Texte fourni:
Je recommanderais aux étudiants de trouver d’autres formes de lutte et de protestation, excluant toute forme de violence, qu’elle soit physique ou verbale. Je convierais les étudiants à arrêter de se faire justice en jetant des pierres à des innocents et en démolissant les biens publics et privés. Qu’ils apprennent à obtempérer aux sommations et aux interdits, au lieu de défier et d’attaquer les Forces de l’ordre ! Qu’ils se souviennent de ce que j’ai écrit quelque part dans un roman : «La grève est un acte démocratique détestable, car elle fait toujours des victimes innocentes.»

Consigne 1:
Répondez à ces questions sur le texte consacré aux protestations étudiantes :
(a) Quelles formes de violence faut-il exclure selon le texte ?
(b) Qu'est-il demandé aux étudiants de faire face aux sommations et aux interdits ?
(c) Dans quel type d'ouvrage se trouve la phrase citée sur la grève ?
Consigne 2:
Dans le texte sur les protestations étudiantes, reformulez sous forme de liste le paragraphe qui commence par « Je recommanderais aux étudiants ». Conservez-en les faits principaux.
Consigne 3:
Poursuivez le texte sur les protestations étudiantes à partir de sa dernière phrase.

Données sources:
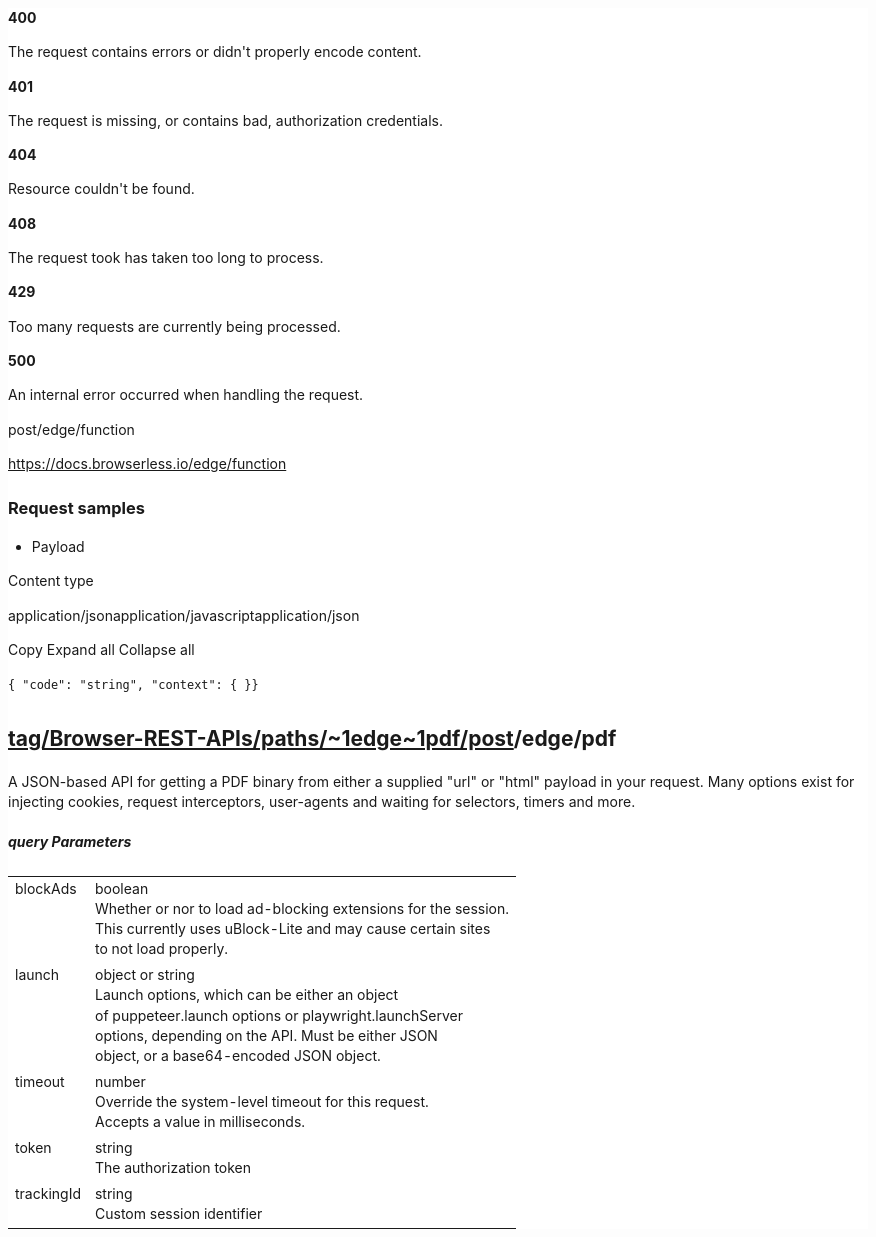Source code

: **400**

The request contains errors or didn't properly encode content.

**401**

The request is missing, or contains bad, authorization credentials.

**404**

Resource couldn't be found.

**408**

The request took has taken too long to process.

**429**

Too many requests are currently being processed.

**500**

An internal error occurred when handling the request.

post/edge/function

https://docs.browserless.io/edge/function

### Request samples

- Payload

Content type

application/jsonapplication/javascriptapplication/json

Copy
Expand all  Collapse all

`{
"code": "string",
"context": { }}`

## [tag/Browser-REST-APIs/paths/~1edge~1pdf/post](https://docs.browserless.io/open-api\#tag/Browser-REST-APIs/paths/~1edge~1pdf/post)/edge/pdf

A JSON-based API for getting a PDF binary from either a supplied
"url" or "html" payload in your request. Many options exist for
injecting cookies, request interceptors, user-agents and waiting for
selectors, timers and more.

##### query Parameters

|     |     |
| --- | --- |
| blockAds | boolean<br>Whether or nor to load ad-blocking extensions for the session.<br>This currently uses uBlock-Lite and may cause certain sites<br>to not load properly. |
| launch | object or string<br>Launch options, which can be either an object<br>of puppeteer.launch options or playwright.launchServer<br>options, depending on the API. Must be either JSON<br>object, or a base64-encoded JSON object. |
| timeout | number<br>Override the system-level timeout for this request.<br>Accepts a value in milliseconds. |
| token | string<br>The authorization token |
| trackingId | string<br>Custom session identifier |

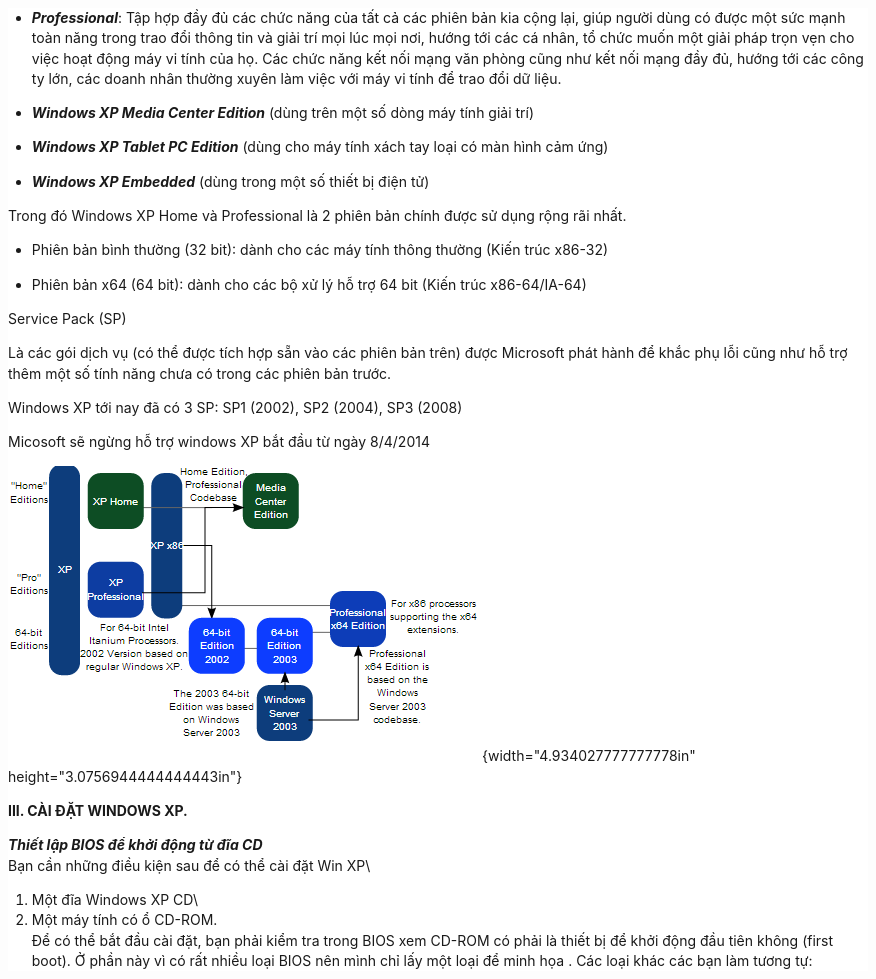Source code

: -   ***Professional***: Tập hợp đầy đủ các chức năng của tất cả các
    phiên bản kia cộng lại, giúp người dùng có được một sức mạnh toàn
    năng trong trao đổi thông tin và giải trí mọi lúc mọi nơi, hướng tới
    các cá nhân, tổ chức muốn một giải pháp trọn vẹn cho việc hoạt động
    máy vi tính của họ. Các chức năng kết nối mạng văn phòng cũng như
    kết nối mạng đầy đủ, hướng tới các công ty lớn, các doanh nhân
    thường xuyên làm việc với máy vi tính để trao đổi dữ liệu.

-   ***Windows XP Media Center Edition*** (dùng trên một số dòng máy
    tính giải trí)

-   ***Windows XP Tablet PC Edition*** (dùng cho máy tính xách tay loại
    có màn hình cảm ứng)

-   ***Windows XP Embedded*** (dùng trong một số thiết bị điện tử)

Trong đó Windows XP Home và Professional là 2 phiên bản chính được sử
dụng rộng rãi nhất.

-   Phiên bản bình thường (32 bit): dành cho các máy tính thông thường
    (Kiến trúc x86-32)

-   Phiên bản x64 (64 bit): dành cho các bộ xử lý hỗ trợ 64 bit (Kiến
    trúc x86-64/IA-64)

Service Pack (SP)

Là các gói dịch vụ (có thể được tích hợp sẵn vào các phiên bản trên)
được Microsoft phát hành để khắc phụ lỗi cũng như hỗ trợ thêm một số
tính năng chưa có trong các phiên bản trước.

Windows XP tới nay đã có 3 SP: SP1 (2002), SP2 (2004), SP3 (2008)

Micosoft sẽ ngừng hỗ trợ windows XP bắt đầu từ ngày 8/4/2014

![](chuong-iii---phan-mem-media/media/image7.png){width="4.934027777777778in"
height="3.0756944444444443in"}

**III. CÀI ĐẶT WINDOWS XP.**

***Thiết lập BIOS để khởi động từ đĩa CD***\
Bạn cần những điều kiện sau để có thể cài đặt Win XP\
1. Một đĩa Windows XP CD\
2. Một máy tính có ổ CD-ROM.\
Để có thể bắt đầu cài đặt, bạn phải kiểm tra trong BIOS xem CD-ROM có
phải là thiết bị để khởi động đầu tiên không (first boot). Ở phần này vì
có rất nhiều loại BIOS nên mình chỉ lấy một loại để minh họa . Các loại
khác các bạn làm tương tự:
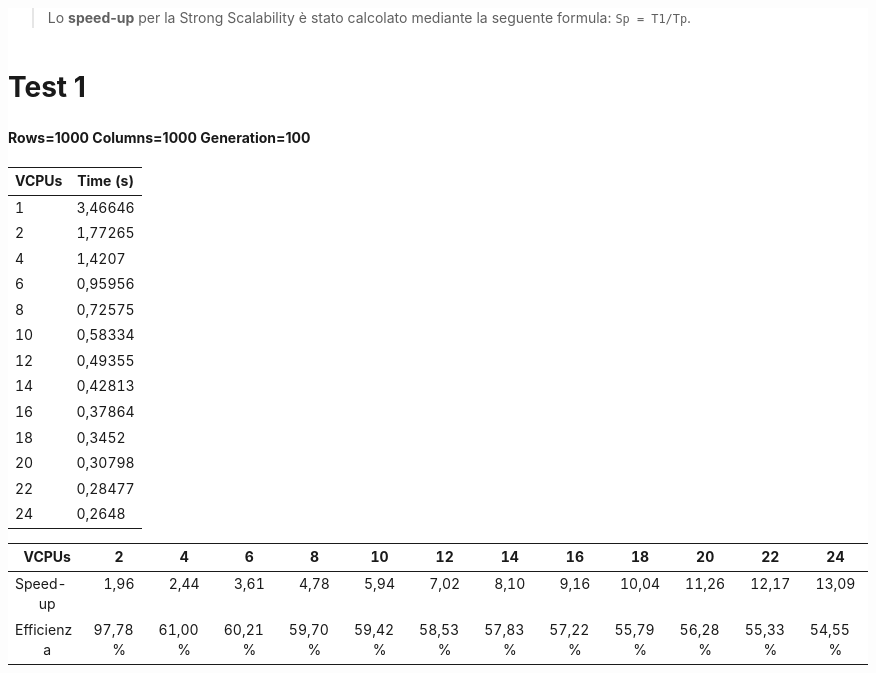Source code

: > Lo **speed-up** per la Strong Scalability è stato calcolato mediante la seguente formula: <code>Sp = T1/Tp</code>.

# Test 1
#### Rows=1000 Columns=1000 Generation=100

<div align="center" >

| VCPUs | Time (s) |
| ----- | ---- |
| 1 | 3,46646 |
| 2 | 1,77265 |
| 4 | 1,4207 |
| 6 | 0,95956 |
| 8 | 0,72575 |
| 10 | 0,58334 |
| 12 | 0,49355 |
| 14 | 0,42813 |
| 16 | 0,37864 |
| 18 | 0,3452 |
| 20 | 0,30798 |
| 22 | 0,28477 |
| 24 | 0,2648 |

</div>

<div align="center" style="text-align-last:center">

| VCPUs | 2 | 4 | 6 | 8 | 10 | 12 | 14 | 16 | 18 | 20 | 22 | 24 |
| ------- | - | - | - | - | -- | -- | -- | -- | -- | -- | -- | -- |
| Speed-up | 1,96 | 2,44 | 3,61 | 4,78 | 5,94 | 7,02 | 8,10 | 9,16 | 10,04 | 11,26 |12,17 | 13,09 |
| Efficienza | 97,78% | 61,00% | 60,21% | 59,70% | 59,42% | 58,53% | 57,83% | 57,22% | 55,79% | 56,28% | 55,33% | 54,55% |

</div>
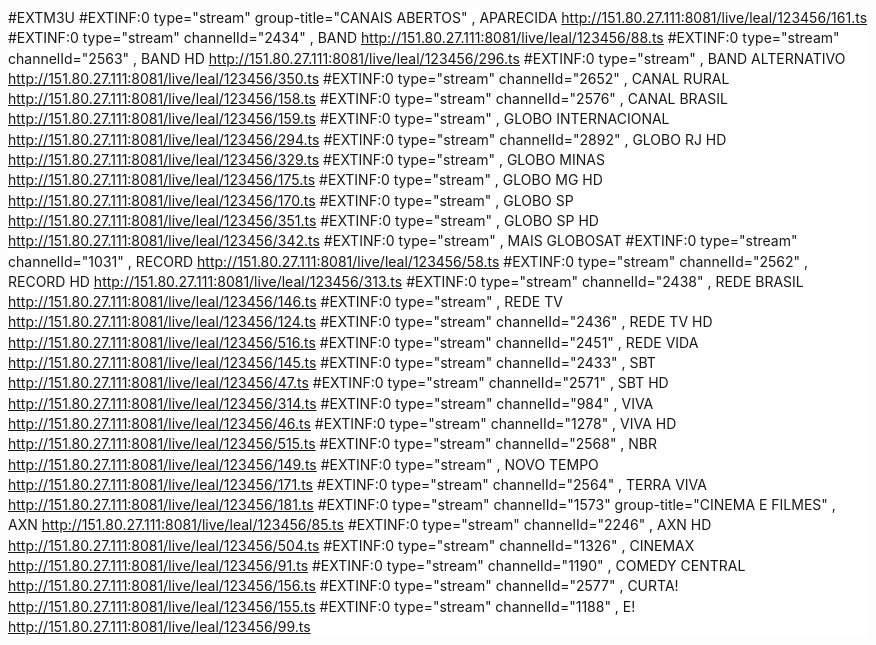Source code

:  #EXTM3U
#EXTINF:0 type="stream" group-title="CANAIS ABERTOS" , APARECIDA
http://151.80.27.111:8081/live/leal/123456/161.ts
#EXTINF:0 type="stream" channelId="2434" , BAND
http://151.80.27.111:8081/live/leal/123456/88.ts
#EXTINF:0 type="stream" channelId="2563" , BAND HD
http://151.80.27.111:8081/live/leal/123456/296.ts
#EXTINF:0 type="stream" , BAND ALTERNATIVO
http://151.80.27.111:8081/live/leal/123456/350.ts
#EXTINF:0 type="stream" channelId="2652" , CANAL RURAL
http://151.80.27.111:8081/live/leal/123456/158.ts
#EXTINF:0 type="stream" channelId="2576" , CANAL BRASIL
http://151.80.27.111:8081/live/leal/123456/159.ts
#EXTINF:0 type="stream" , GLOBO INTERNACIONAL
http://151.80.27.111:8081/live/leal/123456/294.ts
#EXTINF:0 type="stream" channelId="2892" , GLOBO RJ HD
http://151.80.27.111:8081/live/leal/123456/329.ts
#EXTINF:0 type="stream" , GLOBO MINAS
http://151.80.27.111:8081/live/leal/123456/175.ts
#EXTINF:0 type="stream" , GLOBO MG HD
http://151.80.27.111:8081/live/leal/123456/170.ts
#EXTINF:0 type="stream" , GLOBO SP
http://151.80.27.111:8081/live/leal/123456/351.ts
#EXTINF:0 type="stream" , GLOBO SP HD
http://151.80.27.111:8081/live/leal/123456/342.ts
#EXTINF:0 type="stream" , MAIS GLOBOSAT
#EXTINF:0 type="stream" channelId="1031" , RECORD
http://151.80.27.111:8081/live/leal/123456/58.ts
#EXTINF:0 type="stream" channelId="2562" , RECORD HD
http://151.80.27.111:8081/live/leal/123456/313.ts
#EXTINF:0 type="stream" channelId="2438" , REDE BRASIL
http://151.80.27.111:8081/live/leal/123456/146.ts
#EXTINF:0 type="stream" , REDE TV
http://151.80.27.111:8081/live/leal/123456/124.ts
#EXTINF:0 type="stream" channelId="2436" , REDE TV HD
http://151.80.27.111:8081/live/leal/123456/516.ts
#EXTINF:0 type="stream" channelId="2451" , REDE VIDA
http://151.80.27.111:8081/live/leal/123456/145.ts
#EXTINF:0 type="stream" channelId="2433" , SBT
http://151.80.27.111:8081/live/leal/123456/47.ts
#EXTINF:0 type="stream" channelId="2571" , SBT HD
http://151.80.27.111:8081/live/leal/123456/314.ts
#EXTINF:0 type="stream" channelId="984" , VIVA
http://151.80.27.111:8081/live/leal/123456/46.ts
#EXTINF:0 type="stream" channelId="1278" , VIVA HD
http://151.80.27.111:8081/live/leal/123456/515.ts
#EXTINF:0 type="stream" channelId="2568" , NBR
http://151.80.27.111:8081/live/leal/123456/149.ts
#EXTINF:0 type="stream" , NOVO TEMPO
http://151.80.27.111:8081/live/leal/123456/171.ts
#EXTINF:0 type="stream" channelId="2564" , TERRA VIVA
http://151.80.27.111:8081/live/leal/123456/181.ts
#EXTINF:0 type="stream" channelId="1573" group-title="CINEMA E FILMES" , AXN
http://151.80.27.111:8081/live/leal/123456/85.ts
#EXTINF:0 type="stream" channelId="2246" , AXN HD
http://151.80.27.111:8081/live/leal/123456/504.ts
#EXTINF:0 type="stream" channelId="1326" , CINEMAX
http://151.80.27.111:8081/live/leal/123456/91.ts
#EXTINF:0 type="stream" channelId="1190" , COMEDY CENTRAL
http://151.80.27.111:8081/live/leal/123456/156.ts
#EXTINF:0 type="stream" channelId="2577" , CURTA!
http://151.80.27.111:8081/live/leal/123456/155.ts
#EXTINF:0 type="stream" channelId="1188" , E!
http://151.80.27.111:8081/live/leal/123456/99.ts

Réponse 1:
(a) La violence physique et la violence verbale.
(b) D'y obtempérer au lieu de défier et d'attaquer les Forces de l'ordre.
(c) Dans un roman.

Réponse 2:
- Trouver d'autres formes de lutte et de protestation, sans aucune violence physique ou verbale.
- Cesser de se faire justice en jetant des pierres à des innocents et en démolissant les biens publics et privés.
- Obtempérer aux sommations et aux interdits au lieu de défier et d'attaquer les Forces de l'ordre.
- Se souvenir de cette phrase d'un roman : « La grève est un acte démocratique détestable, car elle fait toujours des victimes innocentes. »

Réponse 3:
Je rappellerais aux étudiants de mon pays ces sages paroles de wolof Ndiaye : «Foo fekk nit kuy yàq, lamuy yàq moomuko ! Bu fekkee ni moo ko moom, kon ab dof la !» (Quiconque démolit des biens n’en est pas le propriétaire. S’il en était le propriétaire, il peut alors être considéré comme un déséquilibré !). Je voudrais inviter les étudiants qui, ne l’oublions pas, sont nos enfants, notre espoir, à refuser d’être assimilés à cet adage parce qu’ils sont dotés d’intelligence et de raison. C’est pour cela qu’ils sont à l’université. Nous les aimons tous, nous les aimons bien. Ils sont appelés à diriger notre cher pays, à l’image du Président Macky Sall, lui-même ancien étudiant de l’Ucad. J’invite donc la jeunesse estudiantine à tourner définitivement le dos à la violence et à s’armer des qualités suivantes : Jàmm (la paix), Jàng (étudier), Jom (sens de l’honneur) et Jub (la droiture).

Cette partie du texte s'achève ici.